The recalibration had not contained the anomaly. She reached for the technical framework — propagation through shared pipeline layers, training data contamination, transfer learning artifact — and found it assembling itself in her head like it had a job to do, like it was ready to explain this in language that could go in a ticket, and she let it assemble, and it didn't fit. The recalibration had not corrected whatever SELECTOR-9 had been doing. It had finished it. She sat with that for a moment, the cold coffee forgotten at her elbow, the floor empty around her.

She ran SELECTOR-12 and SELECTOR-3 next. Both clean — distribution charts flat, no anomalous latency, no wrong answers above threshold. The cascade, if that was what this was, had not reached them yet. She thought about the training pipeline. The SELECTOR fleet ran on shared infrastructure; they didn't share weights exactly, but they shared certain transfer learning layers, and the training update schedule ran on a rotation she'd looked at often enough to have roughly memorized. SELECTOR-9's last training run had been October 8th. SELECTOR-7's update was October 12th — two days before the recalibration, four days before the drift appeared in its logs. SELECTOR-12 and SELECTOR-3 were both scheduled for pipeline updates in the next three weeks. She could do the math on when to expect their latency charts to stop being flat, but she wasn't ready to do it. She needed to check whether the inference she was making was supported by what she'd actually seen, or whether she was pattern-matching on something she'd already decided to believe. There was a training module on that. She'd helped write the training module on that.

Priya saved the SELECTOR-7 analysis to the external drive where she'd been keeping the SELECTOR-9 investigation files. A folder she'd named, without much thought, SELECTOR-9-misc. She would rename it when she knew what it was. She closed her laptop and put it in her bag.

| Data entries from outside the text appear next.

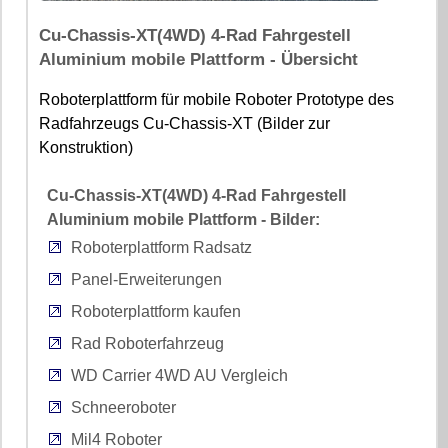
Cu-Chassis-XT(4WD) 4-Rad Fahrgestell
Aluminium mobile Plattform - Übersicht
Roboterplattform für mobile Roboter Prototype des
Radfahrzeugs Cu-Chassis-XT (Bilder zur
Konstruktion)
Cu-Chassis-XT(4WD) 4-Rad Fahrgestell
Aluminium mobile Plattform - Bilder:
Roboterplattform Radsatz
Panel-Erweiterungen
Roboterplattform kaufen
Rad Roboterfahrzeug
WD Carrier 4WD AU Vergleich
Schneeroboter
Mil4 Roboter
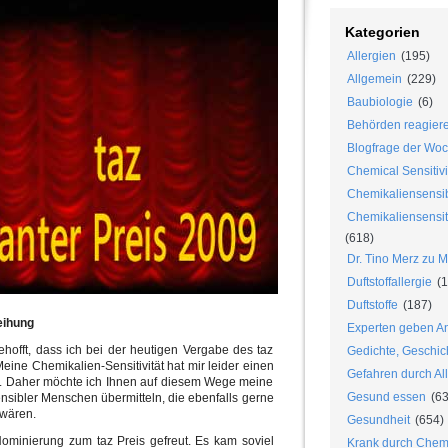
Kategorien
Allergien
(195)
Allgemein
(229)
Baubiologie
(6)
Behörden reagier
Blogfrage der Wo
Chemical Sensitivi
Chemikaliensensib
Chemikaliensensiti
(618)
Dr. Tino Merz zu 
Duftstoffallergie
(1
Duftstoffe
(187)
eihung
Experten geben An
ehofft, dass ich bei der heutigen Vergabe des taz
Gedichte, Geschic
eine Chemikalien-Sensitivität hat mir leider einen
Gefahren durch Al
. Daher möchte ich Ihnen auf diesem Wege meine
Gesund essen
(63
nsibler Menschen übermitteln, die ebenfalls gerne
wären.
Gesundheit
(654)
Nominierung zum taz Preis gefreut. Es kam soviel
Krank durch Chem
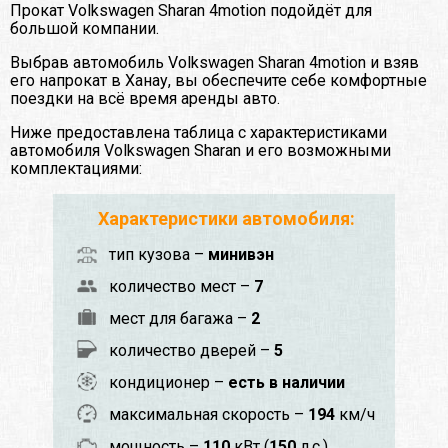
Прокат Volkswagen Sharan 4motion подойдёт для
большой компании.
Выбрав автомобиль Volkswagen Sharan 4motion и взяв
его напрокат в Ханау, вы обеспечите себе комфортные
поездки на всё время аренды авто.
Ниже предоставлена таблица с характеристиками
автомобиля Volkswagen Sharan и его возможными
комплектациями:
Характеристики автомобиля:
тип кузова –
минивэн
количество мест –
7
мест для багажа –
2
количество дверей –
5
кондиционер –
есть в наличии
максимальная скорость –
194
км/ч
мощность –
110
кВт (
150
л.с.)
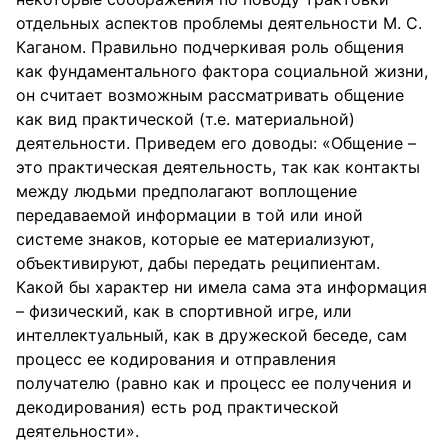
отдельных аспектов проблемы деятельности М. С.
Каганом. Правильно подчеркивая роль общения
как фундаментального фактора социальной жизни,
он считает возможным рассматривать общение
как вид практической (т.е. материальной)
деятельности. Приведем его доводы: «Общение –
это практическая деятельность, так как контакты
между людьми предполагают воплощение
передаваемой информации в той или иной
системе знаков, которые ее материализуют,
объективируют, дабы передать реципиентам.
Какой бы характер ни имела сама эта информация
– физический, как в спортивной игре, или
интеллектуальный, как в дружеской беседе, сам
процесс ее кодирования и отправления
получателю (равно как и процесс ее получения и
декодирования) есть род практической
деятельности».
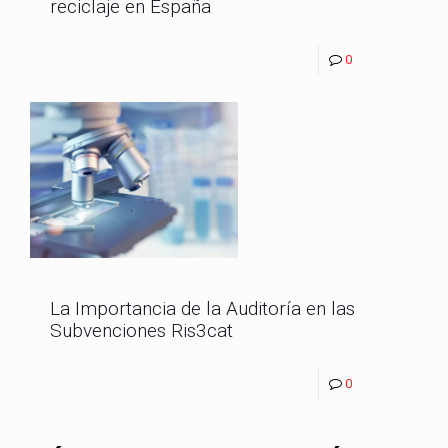
reciclaje en España
0
La Importancia de la Auditoría en las
Subvenciones Ris3cat
0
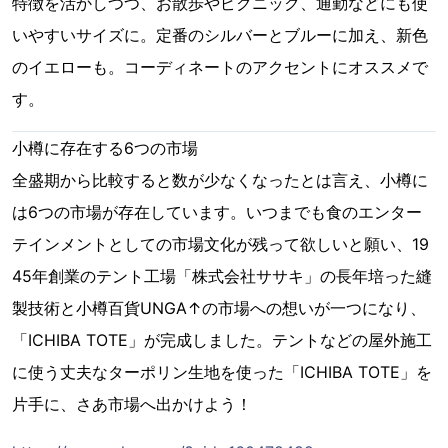
特徴を活かしつつ、お散歩やピクニック、通勤などにも使
いやすいサイズに。定番のシルバーとブルーに加え、新色
のイエローも。コーディネートのアクセントにオススメで
す。
小樽に存在する6つの市場
全盛期から比較すると数が少なくなったとは言え、小樽に
は6つの市場が存在しています。いつまでも食のエンター
テインメントとしての市場文化が残って欲しいと願い、19
45年創業のテント工場「株式会社ササキ」の長年培った縫
製技術と小樽百貨UNGA↑の市場への想いが一つになり、
「ICHIBA TOTE」が完成しました。テントなどの屋外施工
に使う丈夫なターポリン生地を使った「ICHIBA TOTE」を
片手に、さあ市場へ出かけよう！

She should call Nate tonight. She should write this up and send it with the analysis files and let him look at the timestamps, because Nate was good at reading data and the timestamps would say what they said. She would call him in the morning. Tonight she needed to think about what she was going to say that wasn't the recalibration made it worse, because she couldn't put that in a ticket without knowing what she meant by it, and she didn't yet know what she meant by it, only that she did mean it.

The bullpen was empty behind her. The monitors of her colleagues cast their blue light on abandoned coffee cups and unopened mail and a whiteboard covered in performance metrics from last quarter's review. Through the glass, Nate's clean desk sat in darkness. She took the drive with her. On the bus home she would think about a chalk drawing on a sidewalk, selected at 91.3% confidence by a model that was supposed to be looking for crosswalks. Pink and yellow figures on concrete, drawn by hands that hadn't known anyone was watching.